The answer is actually a bit ridiculous. Somehow in all the Backbone tutorials and studies that I have been doing the last two weeks, I have not had to deal with the need to implement a javascript interface to interrupt the behavior of a regular link. Whenever a navigation item was clicked, the entire application rebooted.
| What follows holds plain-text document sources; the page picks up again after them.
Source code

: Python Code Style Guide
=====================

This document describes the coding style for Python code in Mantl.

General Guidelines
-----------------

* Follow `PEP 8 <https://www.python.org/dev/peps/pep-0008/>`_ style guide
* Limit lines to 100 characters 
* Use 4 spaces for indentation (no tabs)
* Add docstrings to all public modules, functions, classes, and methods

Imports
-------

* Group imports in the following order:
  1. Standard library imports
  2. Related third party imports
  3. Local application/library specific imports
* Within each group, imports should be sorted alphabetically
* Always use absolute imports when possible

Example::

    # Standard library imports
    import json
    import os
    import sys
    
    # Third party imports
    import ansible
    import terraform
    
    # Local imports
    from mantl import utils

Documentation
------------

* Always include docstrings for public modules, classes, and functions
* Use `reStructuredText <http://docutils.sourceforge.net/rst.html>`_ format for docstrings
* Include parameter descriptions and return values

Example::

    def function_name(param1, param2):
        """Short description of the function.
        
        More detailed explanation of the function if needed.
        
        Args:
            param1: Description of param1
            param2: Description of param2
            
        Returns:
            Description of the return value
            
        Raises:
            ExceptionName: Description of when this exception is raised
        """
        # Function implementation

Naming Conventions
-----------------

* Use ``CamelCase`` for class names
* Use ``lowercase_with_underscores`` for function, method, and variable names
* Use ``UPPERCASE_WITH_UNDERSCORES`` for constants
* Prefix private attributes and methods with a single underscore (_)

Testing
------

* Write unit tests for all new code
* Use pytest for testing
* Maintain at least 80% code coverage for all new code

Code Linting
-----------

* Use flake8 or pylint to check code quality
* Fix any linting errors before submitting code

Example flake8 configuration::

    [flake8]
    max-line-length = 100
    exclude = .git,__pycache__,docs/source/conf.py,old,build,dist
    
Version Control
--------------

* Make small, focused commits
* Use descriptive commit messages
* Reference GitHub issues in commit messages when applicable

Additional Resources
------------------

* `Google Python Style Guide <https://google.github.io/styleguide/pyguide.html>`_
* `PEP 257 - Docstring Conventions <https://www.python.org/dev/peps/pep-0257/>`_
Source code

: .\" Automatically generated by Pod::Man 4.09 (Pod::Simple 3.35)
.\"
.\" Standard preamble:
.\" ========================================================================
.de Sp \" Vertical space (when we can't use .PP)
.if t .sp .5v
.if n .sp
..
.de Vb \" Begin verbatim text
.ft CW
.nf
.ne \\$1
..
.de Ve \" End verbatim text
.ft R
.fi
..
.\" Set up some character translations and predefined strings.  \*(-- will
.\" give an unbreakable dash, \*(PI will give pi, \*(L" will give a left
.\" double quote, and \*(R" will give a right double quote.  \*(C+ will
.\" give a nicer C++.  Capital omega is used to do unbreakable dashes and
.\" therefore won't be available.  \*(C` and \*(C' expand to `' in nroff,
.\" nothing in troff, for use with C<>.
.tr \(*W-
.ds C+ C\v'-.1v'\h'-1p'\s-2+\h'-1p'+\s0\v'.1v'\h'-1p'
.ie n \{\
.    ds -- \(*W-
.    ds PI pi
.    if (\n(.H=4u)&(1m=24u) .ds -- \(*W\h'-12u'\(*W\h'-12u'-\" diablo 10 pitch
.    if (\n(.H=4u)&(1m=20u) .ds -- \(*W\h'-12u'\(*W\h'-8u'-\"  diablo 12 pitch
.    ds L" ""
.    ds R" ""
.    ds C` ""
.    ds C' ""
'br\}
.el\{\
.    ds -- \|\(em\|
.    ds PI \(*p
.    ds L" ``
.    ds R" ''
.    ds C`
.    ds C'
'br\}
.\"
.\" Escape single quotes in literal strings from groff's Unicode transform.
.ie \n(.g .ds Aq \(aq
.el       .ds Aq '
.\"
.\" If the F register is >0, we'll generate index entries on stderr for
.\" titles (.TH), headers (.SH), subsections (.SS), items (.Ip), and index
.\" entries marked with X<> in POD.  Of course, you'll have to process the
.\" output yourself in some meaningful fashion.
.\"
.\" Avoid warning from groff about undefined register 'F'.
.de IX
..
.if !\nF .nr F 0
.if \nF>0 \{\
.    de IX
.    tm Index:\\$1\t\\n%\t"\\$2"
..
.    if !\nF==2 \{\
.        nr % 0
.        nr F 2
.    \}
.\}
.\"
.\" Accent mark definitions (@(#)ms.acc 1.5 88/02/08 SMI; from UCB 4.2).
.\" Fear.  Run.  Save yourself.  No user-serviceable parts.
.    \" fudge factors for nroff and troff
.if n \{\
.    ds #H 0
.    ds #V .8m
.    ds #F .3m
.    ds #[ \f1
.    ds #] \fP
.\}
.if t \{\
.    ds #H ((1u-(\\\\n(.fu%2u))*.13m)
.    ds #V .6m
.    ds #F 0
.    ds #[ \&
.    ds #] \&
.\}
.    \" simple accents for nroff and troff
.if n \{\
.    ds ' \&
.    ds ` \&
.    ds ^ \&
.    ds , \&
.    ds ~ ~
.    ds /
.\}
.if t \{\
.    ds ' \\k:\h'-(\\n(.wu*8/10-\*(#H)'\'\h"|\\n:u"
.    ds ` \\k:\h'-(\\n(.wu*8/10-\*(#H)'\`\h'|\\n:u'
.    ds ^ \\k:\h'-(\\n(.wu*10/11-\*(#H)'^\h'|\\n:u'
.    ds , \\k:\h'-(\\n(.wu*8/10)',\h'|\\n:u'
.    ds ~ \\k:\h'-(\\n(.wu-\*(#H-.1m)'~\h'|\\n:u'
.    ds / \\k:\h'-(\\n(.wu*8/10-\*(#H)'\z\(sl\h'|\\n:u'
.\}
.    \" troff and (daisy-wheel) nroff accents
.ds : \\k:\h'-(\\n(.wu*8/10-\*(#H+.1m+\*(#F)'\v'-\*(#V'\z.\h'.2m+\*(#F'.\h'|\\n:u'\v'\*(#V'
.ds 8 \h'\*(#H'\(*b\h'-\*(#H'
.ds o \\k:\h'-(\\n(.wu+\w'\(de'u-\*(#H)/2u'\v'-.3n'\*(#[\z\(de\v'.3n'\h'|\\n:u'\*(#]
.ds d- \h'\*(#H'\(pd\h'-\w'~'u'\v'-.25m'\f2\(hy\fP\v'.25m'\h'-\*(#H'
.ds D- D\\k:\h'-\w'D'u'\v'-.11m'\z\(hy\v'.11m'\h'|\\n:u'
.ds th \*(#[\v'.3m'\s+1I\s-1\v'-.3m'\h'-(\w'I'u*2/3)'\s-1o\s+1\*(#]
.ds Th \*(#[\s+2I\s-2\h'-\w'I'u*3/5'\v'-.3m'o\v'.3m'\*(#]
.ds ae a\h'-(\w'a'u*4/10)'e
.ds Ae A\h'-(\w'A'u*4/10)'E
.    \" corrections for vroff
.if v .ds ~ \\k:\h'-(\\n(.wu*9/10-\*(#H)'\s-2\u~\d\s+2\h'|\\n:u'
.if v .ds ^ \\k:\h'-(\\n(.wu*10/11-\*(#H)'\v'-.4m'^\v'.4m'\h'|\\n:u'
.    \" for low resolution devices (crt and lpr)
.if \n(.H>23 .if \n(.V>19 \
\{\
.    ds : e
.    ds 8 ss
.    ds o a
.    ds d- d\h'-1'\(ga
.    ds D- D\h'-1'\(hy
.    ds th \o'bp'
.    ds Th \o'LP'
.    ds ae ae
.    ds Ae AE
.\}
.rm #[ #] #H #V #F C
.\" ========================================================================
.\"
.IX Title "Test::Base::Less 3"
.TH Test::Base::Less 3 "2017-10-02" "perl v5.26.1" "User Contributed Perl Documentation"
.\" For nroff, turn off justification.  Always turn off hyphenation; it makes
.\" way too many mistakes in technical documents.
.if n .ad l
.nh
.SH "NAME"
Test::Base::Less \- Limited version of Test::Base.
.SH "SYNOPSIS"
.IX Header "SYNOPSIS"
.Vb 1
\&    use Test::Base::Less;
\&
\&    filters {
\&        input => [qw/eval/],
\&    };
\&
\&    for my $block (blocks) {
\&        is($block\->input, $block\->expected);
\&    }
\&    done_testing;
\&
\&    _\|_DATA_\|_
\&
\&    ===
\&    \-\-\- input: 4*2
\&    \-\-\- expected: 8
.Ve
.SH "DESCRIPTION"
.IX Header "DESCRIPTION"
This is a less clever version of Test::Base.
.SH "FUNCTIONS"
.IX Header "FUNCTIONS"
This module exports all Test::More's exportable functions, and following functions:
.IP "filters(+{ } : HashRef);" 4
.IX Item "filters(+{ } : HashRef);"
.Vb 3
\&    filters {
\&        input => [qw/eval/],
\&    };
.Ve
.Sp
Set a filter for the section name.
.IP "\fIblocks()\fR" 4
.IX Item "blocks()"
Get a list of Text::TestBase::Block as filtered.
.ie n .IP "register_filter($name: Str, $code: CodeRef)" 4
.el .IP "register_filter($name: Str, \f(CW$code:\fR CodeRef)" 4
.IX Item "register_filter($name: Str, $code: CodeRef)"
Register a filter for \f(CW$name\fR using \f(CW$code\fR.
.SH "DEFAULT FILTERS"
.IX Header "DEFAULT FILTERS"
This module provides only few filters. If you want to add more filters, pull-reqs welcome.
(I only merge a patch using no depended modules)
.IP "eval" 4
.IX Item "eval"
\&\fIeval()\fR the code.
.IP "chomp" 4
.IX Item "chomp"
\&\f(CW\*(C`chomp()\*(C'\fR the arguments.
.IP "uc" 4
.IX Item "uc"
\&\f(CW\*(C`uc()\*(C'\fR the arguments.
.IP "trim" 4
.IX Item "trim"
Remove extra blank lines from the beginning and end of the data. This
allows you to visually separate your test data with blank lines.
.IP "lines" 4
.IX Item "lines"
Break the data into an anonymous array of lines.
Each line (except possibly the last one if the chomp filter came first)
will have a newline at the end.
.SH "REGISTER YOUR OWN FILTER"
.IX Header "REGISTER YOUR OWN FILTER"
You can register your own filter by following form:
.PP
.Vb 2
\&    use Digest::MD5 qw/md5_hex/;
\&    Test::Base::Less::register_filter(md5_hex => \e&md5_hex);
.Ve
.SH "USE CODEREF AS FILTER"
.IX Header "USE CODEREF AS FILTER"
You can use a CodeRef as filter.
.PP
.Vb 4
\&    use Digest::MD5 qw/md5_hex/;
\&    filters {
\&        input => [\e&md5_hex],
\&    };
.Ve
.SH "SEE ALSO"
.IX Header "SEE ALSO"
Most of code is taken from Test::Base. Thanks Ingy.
Routing functioned, so the contents were correct, but the flicker was crazy.

I added the following to the app.js file right after Backbone.history.start ({pushState: true}); code:

 // Holy crap this is SOOO important! $(document).on("click", "a[href^='/']", function(event) { if (!event.altKey && !event.ctrlKey && !event.metaKey && !event.shiftKey) { event.preventDefault(); var url = $(event.currentTarget).attr("href").replace(/^\//, ""); Backbone.history.navigate(url, { trigger: true }); } }); 

Check out this article for some explanation of keyPress stuff. http://dev.tenfarms.com/posts/proper-link-handling

Boom! After adding this material to my application, it no longer completely reboots!

Disclaimer: I am very new to Backbone, and the fact that the above was such a revelation to me makes me think that I can do something wrong elsewhere, and this behavior should already exist in Backbone. If I made a giant mistake here, please comment and help me fix it.